> Consegna 1:
Riscriva le righe dei record a partire da quella che contiene "class: Aves" fino alla fine dei record, sostituendo "common name" con "vernacular name" e lasciando invariato tutto il resto.

> Estratto della pagina:
Papa: nuove norme contro chi commette abusi
Un Motu proprio di Francesco stabilisce l’obbligo di denuncia da parte di sacerdoti e vescovi che abbiano notizia di un abuso e del tentativo di nasconderlo. “I crimini di abuso sessuale offendono Nostro Signore, causano danni fisici, psicologici e spirituali alle vittime e ledono la comunità dei fedeli”.
Città del Vaticano (AsiaNews) – Dal primo giugno tutti i sacerdoti, i religiosi e le religiose che vengano a conoscenza di un abuso o di un caso di copertura di un abuso, hanno “l’obbligo” di segnalarlo al vescovo o al superiore religioso e tutte le diocesi hanno ugualmente l’obbligo di dotarsi di sistemi stabili e facilmente accessibili al pubblico per presentare le segnalazioni sugli abusi. Sono due delle novità più significative della normativa contro gli abusi sessuali introdotta da papa Francesco con il Motu proprio “Vos estis lu mundi”, “Voi siete la luce del mondo”.
“I crimini di abuso sessuale – vi si legge - offendono Nostro Signore, causano danni fisici, psicologici e spirituali alle vittime e ledono la comunità dei fedeli. Affinché tali fenomeni, in tutte le loro forme, non avvengano più, serve una conversione continua e profonda dei cuori, attestata da azioni concrete ed efficaci che coinvolgano tutti nella Chiesa”. “Anche se tanto già è stato fatto, dobbiamo continuare ad imparare dalle amare lezioni del passato, per guardare con speranza verso il futuro. Questa responsabilità ricade, anzitutto, sui successori degli Apostoli”, cioè sui vescovi e anche su “tutti coloro che in diversi modi assumono ministeri nella Chiesa, professano i consigli evangelici o sono chiamati a servire il Popolo cristiano. Pertanto, è bene che siano adottate a livello universale procedure volte a prevenire e contrastare questi crimini che tradiscono la fiducia dei fedeli”.
Frutto dell’incontro per la protezione dei minori convocato da Francesco in Vaticano lo scorso febbraio, al quale hanno partecipato - insieme ai capi dei dicasteri della Curia romana - i presidenti o i rappresentanti di tutte le conferenze episcopali del mondo, il documento papale stabilisce all’art. 1 che sono abusi sessuali “a) delitti contro il sesto comandamento del Decalogo consistenti: i. nel costringere qualcuno, con violenza o minaccia o mediante abuso di autorità, a compiere o subire atti sessuali; ii. nel compiere atti sessuali con un minore o con una persona vulnerabile; iii. Nella produzione, nell’esibizione, nella detenzione o nella distribuzione, anche per via telematica, di materiale pedopornografico, nonché nel reclutamento o nell’induzione di un minore o di una persona vulnerabile a partecipare ad esibizioni pornografiche”. A tali fattispecie si parificano le “condotte” di vescovi, sacerdoti e religiosi “consistenti in azioni od omissioni dirette a interferire o ad eludere le indagini civili o le indagini canoniche, amministrative o penali, nei confronti di un chierico o di un religioso in merito ai delitti di cui alla lettera a) del presente paragrafo”.

> Materiali forniti:
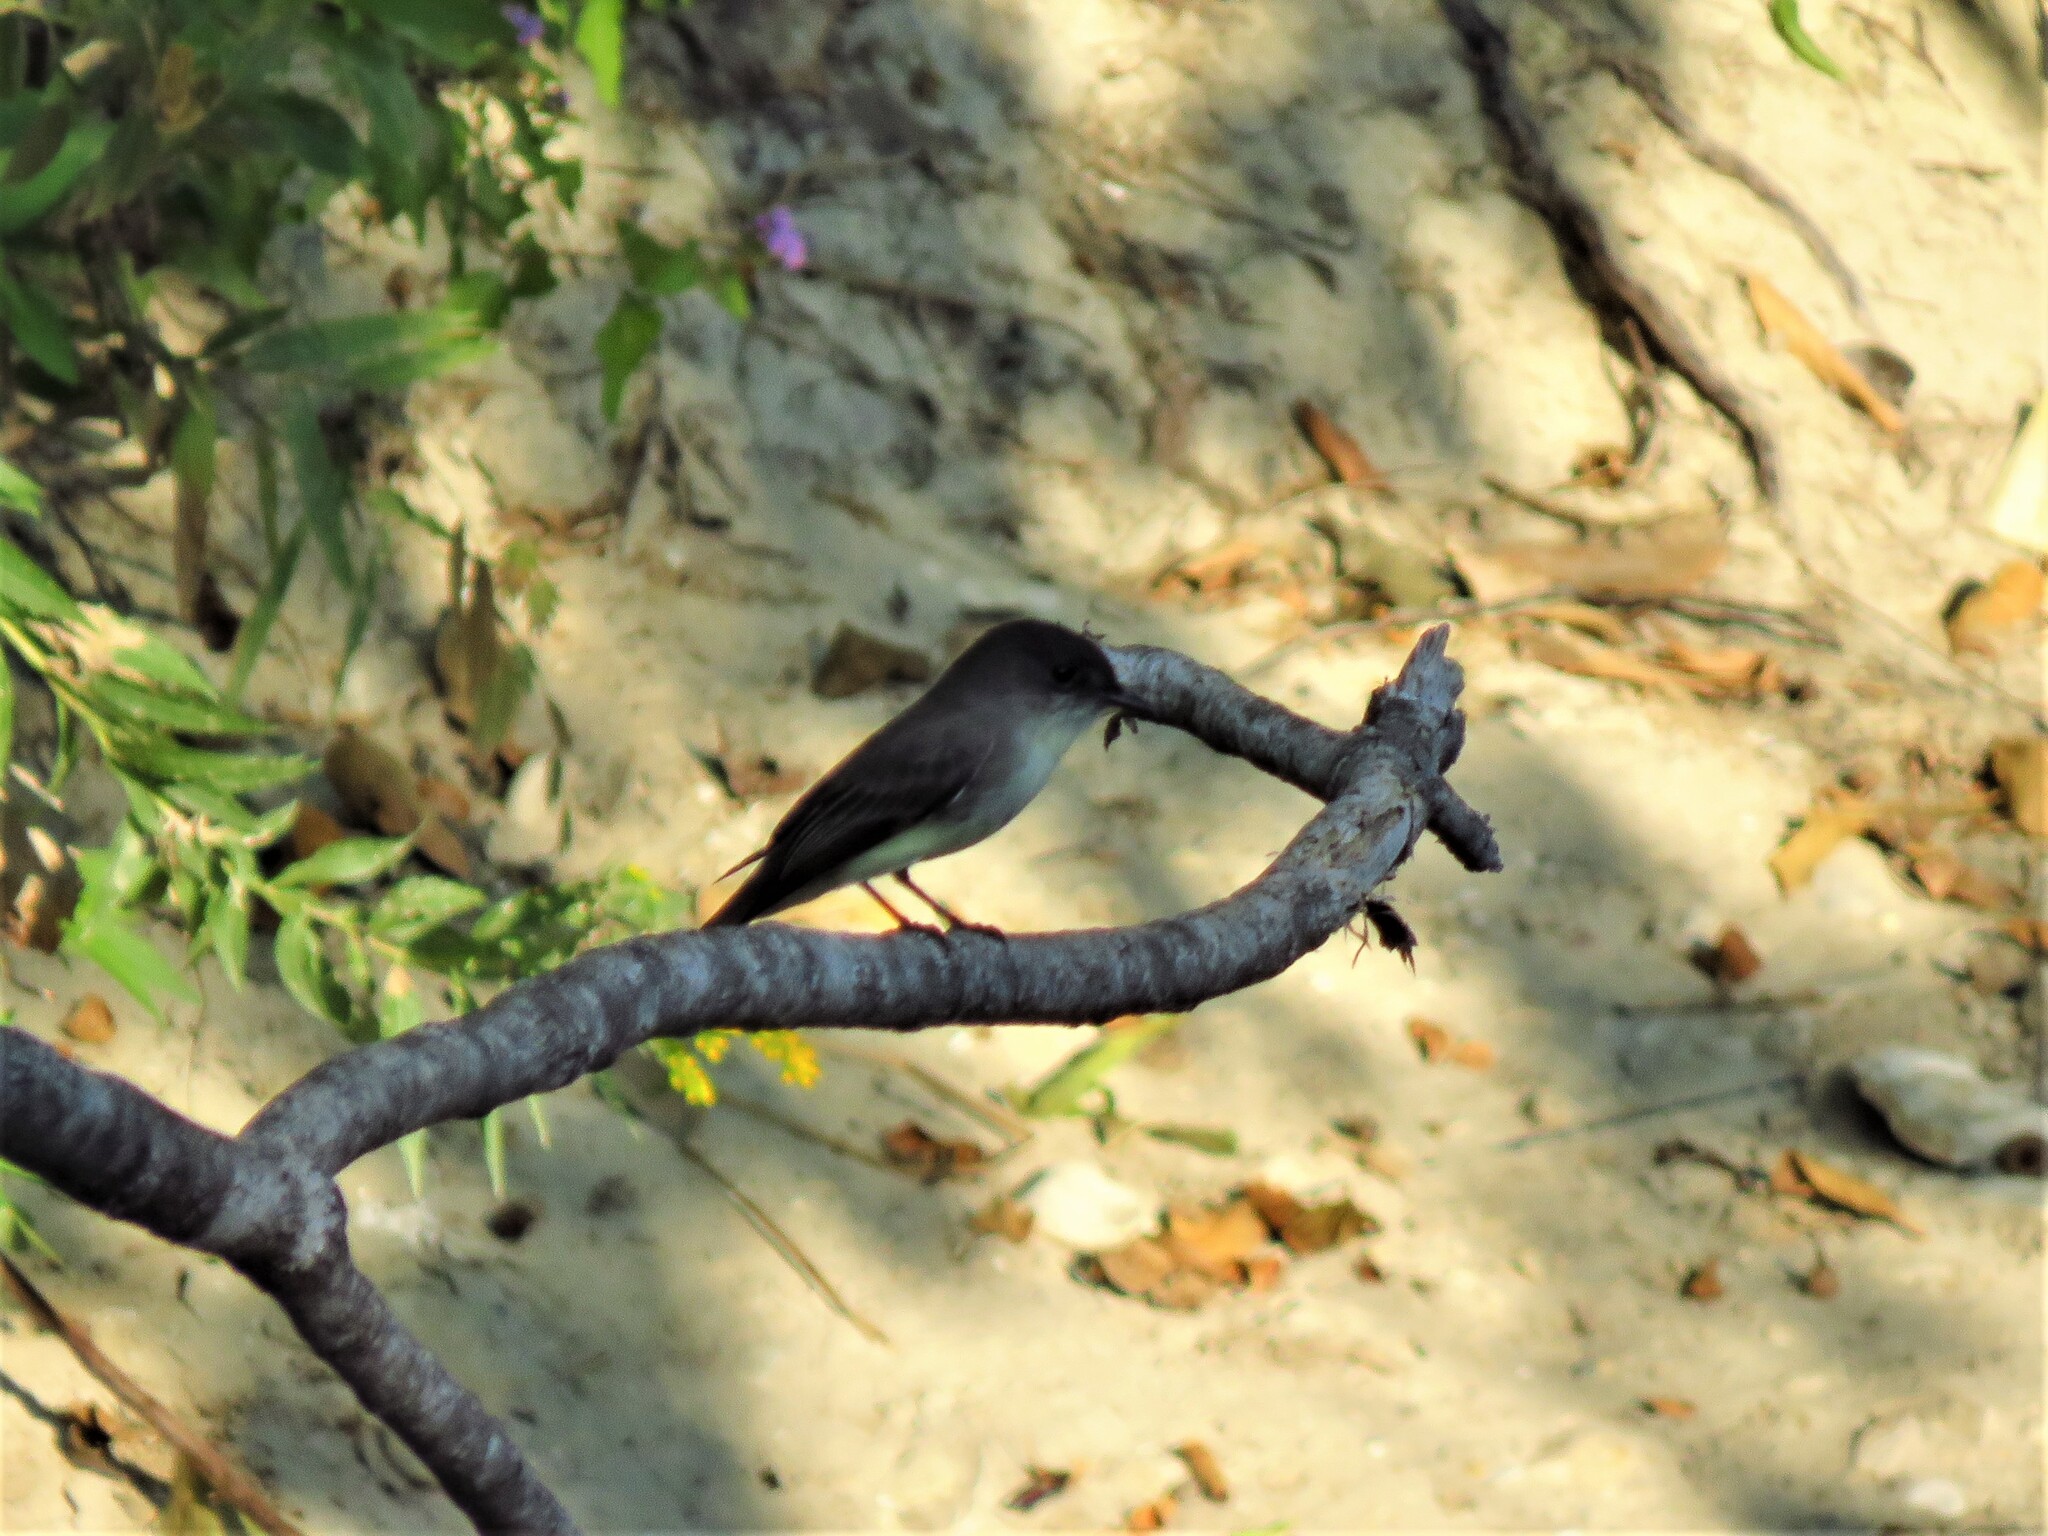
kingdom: Animalia
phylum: Chordata
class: Aves
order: Passeriformes
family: Tyrannidae
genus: Sayornis
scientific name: Sayornis phoebe
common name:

> Consegna 2:
Prosegua l'articolo sulle nuove norme papali contro gli abusi, riprendendo subito dopo l'ultima frase riportata.

> Risposta 1:
class: Aves
order: Passeriformes
family: Tyrannidae
genus: Sayornis
scientific name: Sayornis phoebe
vernacular name:

> Risposta 2:
In proposito, in una intervista pubblicata su Vatican News e su “L’Osservatore Romano”, il card. Marc Ouellet, P.S.S., prefetto della Congregazione per i vescovi, spiega che quanto previsto riguarda “anche i casi di abuso sulle religiose da parte dei chierici, o di abuso su seminaristi o novizi da parte dei loro superiori”.
Il cardinale definisce poi “non meno importante, è l’aver codificato la procedura che chiama i vescovi e i superiori religiosi a rendere conto delle loro azioni, non soltanto nel caso di abusi commessi da loro ma anche nel caso di loro omissioni dirette a interferire o a eludere le indagini civili o le indagini canoniche, amministrative o penali nei confronti di un chierico o di un religioso che ha abusato. Infine, le norme prevedono una più fitta collaborazione tra i Dicasteri: è un segno della necessità, da parte nostra qui in Curia, non solo di servire meglio le diocesi e gli istituti religiosi del mondo, ma di collaborare meglio tra di noi”.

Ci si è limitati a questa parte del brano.